Segment Start: ENTRIES SUPPLIED

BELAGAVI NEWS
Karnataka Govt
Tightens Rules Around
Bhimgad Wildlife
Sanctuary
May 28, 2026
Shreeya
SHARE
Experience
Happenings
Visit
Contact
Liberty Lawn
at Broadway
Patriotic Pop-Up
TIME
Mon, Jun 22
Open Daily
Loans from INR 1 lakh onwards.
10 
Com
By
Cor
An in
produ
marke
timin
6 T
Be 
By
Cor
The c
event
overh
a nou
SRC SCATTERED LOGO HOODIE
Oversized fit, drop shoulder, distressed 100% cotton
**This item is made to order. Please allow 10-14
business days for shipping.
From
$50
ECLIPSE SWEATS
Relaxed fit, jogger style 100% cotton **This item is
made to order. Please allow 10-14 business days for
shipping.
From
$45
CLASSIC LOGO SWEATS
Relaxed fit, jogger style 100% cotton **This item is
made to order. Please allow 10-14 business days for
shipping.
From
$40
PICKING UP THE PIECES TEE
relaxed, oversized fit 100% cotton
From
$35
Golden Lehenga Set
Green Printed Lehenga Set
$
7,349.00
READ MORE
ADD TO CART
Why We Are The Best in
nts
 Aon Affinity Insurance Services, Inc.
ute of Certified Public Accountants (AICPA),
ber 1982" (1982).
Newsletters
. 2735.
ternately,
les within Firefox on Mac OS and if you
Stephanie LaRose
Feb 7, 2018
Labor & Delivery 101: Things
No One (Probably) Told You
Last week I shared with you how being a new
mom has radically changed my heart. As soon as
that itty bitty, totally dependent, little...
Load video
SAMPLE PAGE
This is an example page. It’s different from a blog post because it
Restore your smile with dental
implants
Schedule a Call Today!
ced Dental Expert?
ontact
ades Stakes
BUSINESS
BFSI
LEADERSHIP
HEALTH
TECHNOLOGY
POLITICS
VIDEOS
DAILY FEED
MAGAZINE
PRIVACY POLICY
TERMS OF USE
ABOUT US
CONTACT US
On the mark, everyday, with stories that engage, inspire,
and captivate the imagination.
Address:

Segment End: ENTRIES SUPPLIED

YOUR TASK:
Could you gather every line above containing the string "that"? Only matches in the same case count.

RESULT OF THIS TASK:
that itty bitty, totally dependent, little...
On the mark, everyday, with stories that engage, inspire,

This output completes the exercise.